Choochoo (ch2)

An open, hackable and free training diary.

Please see the full documentation. This page contains only:

Technical Overview

All data are stored in an SQLite database (SQLAlchemy ORM interface). The schema separates "statistics" (named time series data) from the source (which might be direct entry, read from a FIT file, or calculated from pre-existing values).

The "diary" view, where the user enters data, is itself generated from the database. So the fields displayed (and the statistics collected) can be customized. This configuration can include "schedules" which control when information is displayed (eg: weekdays only; every other day; second Sunday in the month).

The combination of customizable diary fields and scheduling allows training plans to be entered and displayed.

Customization (fields, training plans, etc) must be done via Python or SQL. There is no graphical user interface for configuration. This presents a steep learning curve but is ultimately very flexible - "any" training plan can be accommodated. Python code for generating example plans is included (see package ch2.config.plan).

Data are processed via "pipelines". These are Python classes whose class names are also configured in the database. Existing pipelines calculate statistics from FIT file data, recognise segments from GPS endpoints, and generate summaries (eg monthly averages).

A Python interface allows data to be extracted as DataFrames for analysis in Jupyter workbooks (or dumping to stdout). So general Python data science tools (Pandas, Numpy, etc) can be used to analyze the data. Example workbooks are included in the source.
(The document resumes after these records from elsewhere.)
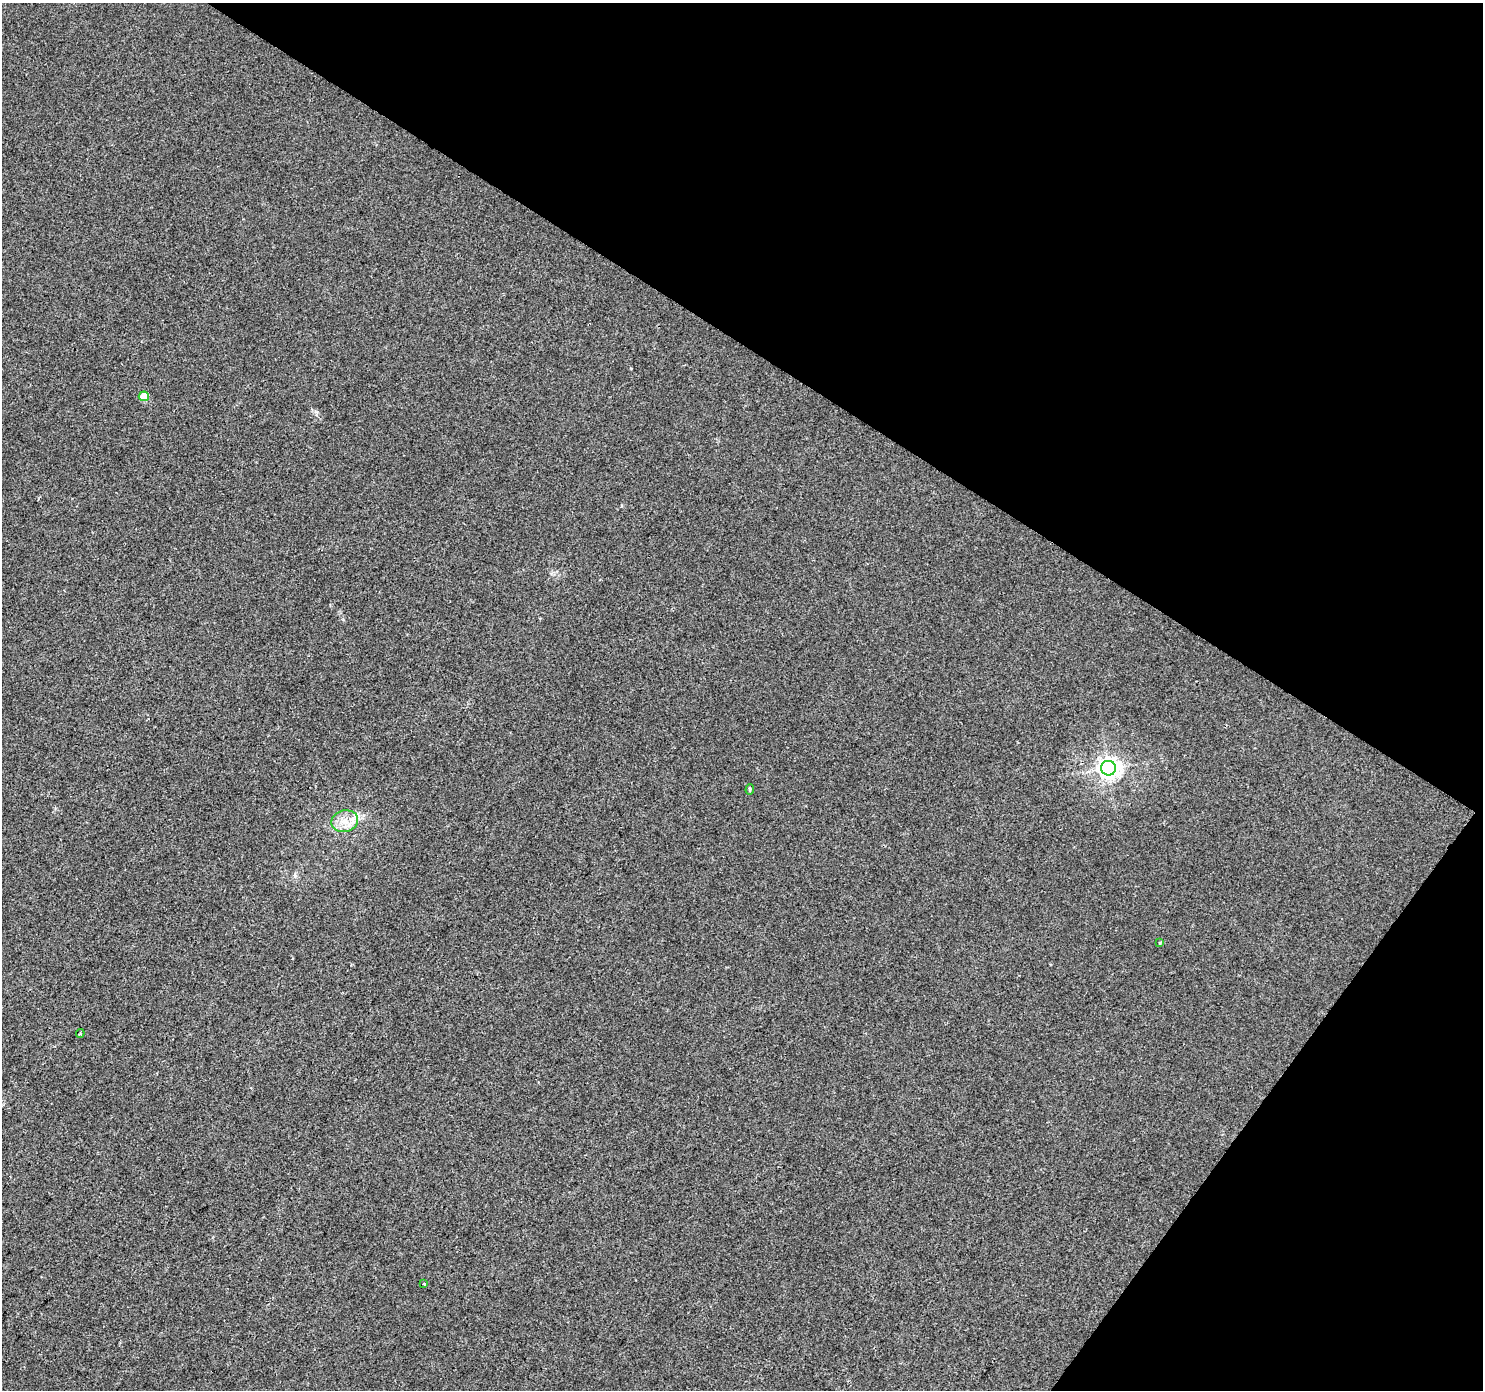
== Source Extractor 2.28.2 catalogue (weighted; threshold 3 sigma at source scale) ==
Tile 8 of 4 x 4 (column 4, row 2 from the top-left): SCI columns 4444-5924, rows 2959-4346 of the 5930 x 5985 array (HDU 1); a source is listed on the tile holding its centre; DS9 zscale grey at full resolution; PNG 1485 x 1392 px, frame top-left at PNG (2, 3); each listed source drawn as its Kron ellipse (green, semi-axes under 4 px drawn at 4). Shown black and unused: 31% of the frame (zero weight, under 2 of 3 exposures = <1% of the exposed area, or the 3 px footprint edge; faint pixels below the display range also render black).
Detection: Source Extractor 2.28.2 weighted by HDU 2 'WHT'; one run over the whole footprint, this tile lists its part. Background 0.00612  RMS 0.0046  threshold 0.0208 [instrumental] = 3 sigma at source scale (4.5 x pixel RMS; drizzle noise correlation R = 1.50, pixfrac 1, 0.0396/0.0396 arcsec/px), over >= 5 px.
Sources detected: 8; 1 cosmic-ray / hot-pixel residue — neither listed nor drawn; the other 7 listed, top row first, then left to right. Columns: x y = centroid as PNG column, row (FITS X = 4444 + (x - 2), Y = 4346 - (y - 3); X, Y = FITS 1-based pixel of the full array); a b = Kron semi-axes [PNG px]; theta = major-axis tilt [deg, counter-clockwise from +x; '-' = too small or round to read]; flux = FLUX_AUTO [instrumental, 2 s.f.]
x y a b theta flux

The data are stored in an "open" format, directly accessible by third party tools, and easily backed-up (eg by copying the database file). When the database format changes scripts are provided to migrate existing data (see package ch2.migraine). Data extracted from FIT files are not migrated - they must be re-imported.
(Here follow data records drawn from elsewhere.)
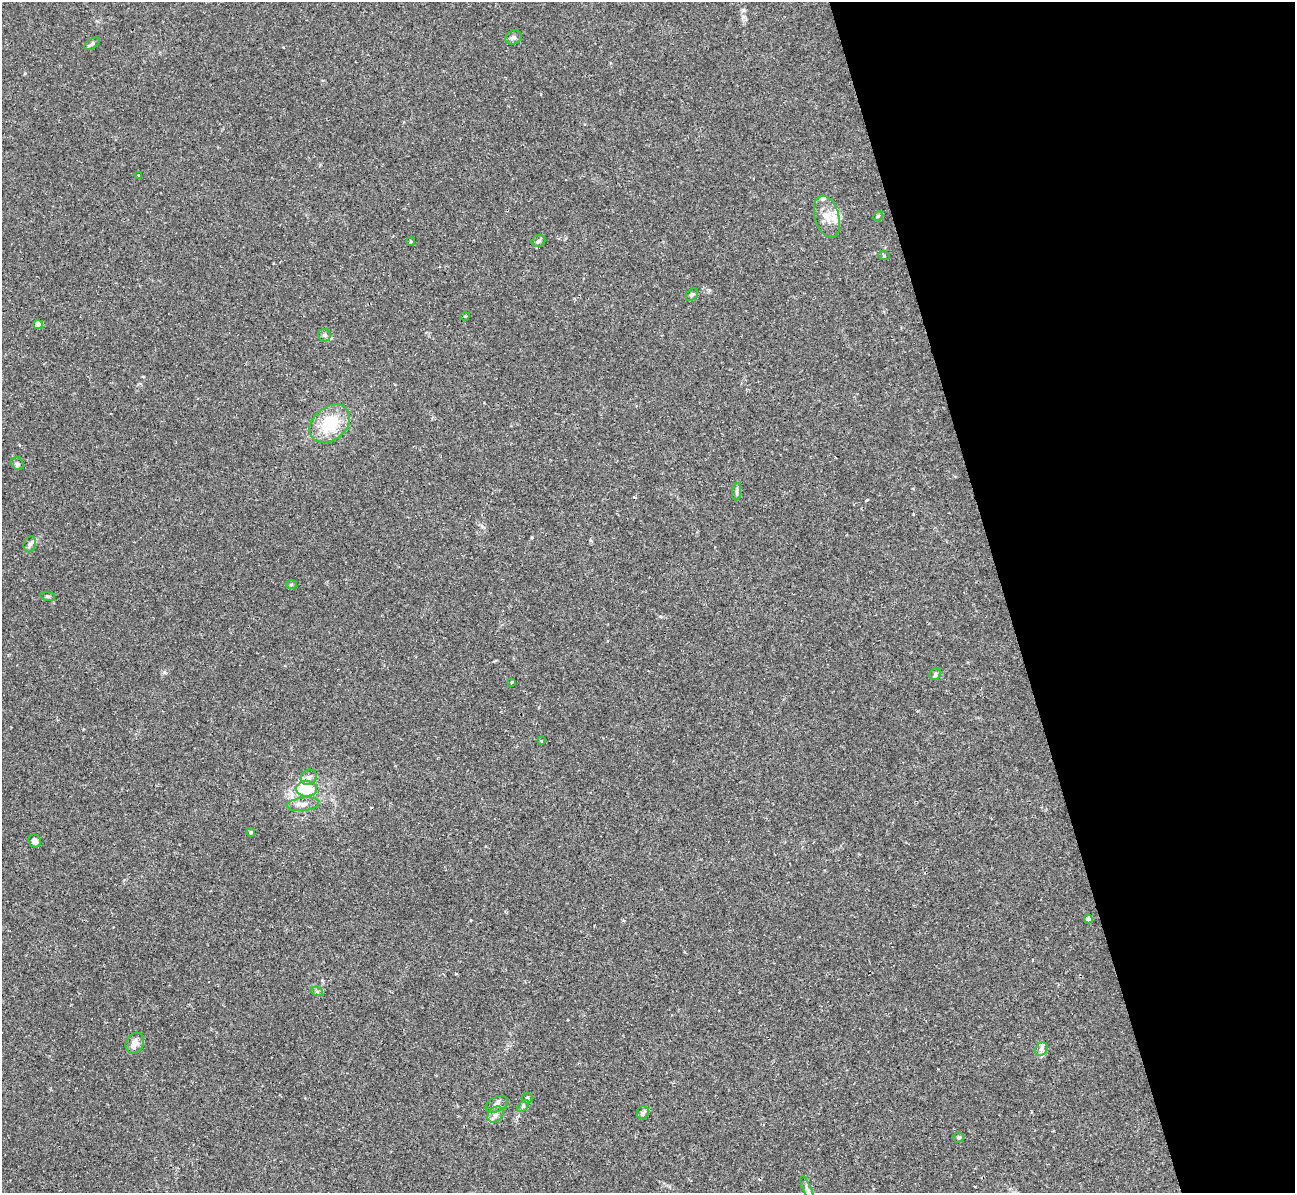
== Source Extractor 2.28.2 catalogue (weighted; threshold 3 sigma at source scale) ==
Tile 12 of 4 x 4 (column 4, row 3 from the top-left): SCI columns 3892-5184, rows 1496-2686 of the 5236 x 5221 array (HDU 1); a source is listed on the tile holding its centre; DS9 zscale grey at full resolution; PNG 1297 x 1195 px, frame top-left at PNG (2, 2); each listed source drawn as its Kron ellipse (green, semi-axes under 4 px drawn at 4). Shown black and unused: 22% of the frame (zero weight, under 2 of 3 exposures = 3% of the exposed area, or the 3 px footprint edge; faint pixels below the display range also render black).
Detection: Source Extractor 2.28.2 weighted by HDU 2 'WHT'; one run over the whole footprint, this tile lists its part. Background 0.0213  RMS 0.0039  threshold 0.0176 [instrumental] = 3 sigma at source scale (4.5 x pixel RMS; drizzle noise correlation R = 1.50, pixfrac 1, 0.05/0.05 arcsec/px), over >= 5 px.
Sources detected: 41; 1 cosmic-ray / hot-pixel residue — neither listed nor drawn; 3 inside a brighter listed object's ellipse — not listed separately; the other 37 listed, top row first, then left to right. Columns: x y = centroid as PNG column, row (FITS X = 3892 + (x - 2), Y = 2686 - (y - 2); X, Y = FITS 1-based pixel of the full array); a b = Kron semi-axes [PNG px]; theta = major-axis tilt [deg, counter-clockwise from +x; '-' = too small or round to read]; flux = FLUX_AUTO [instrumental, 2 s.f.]
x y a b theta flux
513 37 8 7 - 1.1
92 44 9 5 34 0.9
138 175 4 3 - 0.3
878 216 5 4 - 0.43
827 217 22 12 -74 5.4
538 241 7 6 - 0.96
411 242 4 3 - 0.42
884 256 6 3 -19 0.41
692 295 7 5 46 0.75
465 316 4 4 - 0.41
38 325 4 4 - 4.9
324 335 6 6 - 1.1
330 424 22 16 40 14
17 464 7 6 - 0.83
737 492 9 4 83 0.8
30 544 8 6 74 1.1
291 584 5 3 - 0.43
48 596 7 3 -9 0.54
935 674 6 5 - 0.67
512 682 3 3 - 0.37
541 741 3 2 - 0.44
309 777 8 7 - 1.4
306 789 10 8 -1 17
303 804 16 7 6 2.3
251 832 4 4 - 0.45
35 841 7 6 - 1.8
1088 919 4 4 - 1.7
317 992 6 4 -20 0.62
135 1043 11 8 61 2.3
1041 1049 7 5 46 1.2
527 1098 5 5 - 0.65
497 1104 12 7 27 1.4
523 1106 7 4 46 0.69
643 1113 6 6 - 0.77
495 1114 9 7 47 1.4
959 1137 5 5 - 0.65
807 1189 14 4 -68 1.4
Unlisted compact peaks at least as high as the median listed source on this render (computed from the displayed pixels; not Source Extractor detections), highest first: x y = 867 500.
Support libraries include FIT file parsing, spatial R-Trees, and reading elevation data from SRTM files.

Currently the program is single-user (ie the data in the database are not grouped by user). Multiple users can co-exist using separate database files.
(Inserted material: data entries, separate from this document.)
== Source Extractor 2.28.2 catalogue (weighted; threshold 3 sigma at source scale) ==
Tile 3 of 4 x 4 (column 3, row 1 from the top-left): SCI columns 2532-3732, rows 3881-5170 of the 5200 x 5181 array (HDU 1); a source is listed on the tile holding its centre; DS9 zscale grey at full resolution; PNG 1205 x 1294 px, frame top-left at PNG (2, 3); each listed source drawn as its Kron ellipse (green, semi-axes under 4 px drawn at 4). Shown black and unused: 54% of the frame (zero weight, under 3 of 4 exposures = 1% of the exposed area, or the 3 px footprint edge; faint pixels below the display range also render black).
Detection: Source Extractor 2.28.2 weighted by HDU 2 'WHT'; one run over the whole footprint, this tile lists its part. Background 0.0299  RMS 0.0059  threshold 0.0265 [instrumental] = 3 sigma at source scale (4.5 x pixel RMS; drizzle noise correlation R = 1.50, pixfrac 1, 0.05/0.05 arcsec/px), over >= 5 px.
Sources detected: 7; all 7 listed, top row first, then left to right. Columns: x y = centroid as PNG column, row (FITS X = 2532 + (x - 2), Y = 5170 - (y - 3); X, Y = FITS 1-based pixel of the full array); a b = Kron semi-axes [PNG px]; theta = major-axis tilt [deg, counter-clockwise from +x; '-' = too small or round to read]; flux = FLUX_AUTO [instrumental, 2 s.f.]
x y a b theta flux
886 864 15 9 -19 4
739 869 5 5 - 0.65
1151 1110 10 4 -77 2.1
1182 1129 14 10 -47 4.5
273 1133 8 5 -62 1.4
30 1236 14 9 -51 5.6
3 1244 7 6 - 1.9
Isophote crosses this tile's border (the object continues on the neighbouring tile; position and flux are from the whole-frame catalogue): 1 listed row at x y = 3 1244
Choochoo collects and organizes time-series data using athlete-appropriate interfaces. It facilitates calculations of derived statistics and extraction of data for further analysis using Python's rich data science tools. Both data and code are open and extensible.

Latest Changes


Added timestamp to database which improves / extends logic to avoid un-needed work re-calcualting statistics. Migrate existing databases using migraine/ (edit the file, run, and then reload data from FIT files).


Diary plots are generated via Jupyter (running an embedded Jupyter server, generating a notebook, and pushing it to the browser) rather than Bokeh. This works round some Bokeh server bugs and serves as a nice intro to Jupyter. Cleaned up a lot of the plotting code, too.


Modified database schema (serial in statistic_journal which makes time-series logic simpler). Migrate existing databases using migraine/ (you will then need to reload data from FIT files).


Zoom in summary plots (embedded Bokeh server while diary is used).


Automatic addition of elevation and detection of climbs.


Extend ch2 fix-fit functionality (can scan a directory and print file names of god or bad files). Required a change in parameters - now you must explicitly add --fix-header and --fix-checksum if you want to do that.


Parsing of "accumulated" fields in FIT files plus a bunch more fixes thanks to test data from python-fitparse.


Contains a tool to fix corrupt FIT files.


Choochoo has a GUI!!!


Nearby activities and simplified / improved data access in Jupyter.




Impulse calculations. Faster importing and statistics. See Scaled Heart Rate Impulse - SHRIMP


More readable database (using text instead of opaque numerical hashes in a couple of places). Faster database loading of activity and monitor data. Time is now directly present in the statistic journal table, along with all activity and monitor data (no separate data tables). This enables TSS calculation (next version).


Tidied lots of rough corners, improved docs, added examples, download from Garmin Connect. This could probably be used by 3rd parties.


Diary now uses dates (rather than datetimes) and is timezone aware (Previously all times were UTC datetimes; now data related to the diary - like statistics calculated on daily intervals - use the date and the local timezone to convert to time. So, for example, stats based on monitor data are from your local "day" (midnight to midnight)).

Monitor data from FIT files can be imported.


Major rewrite to generalize the database schema. Moved a lot of configuration into the database. Now much more flexible, but less interactive.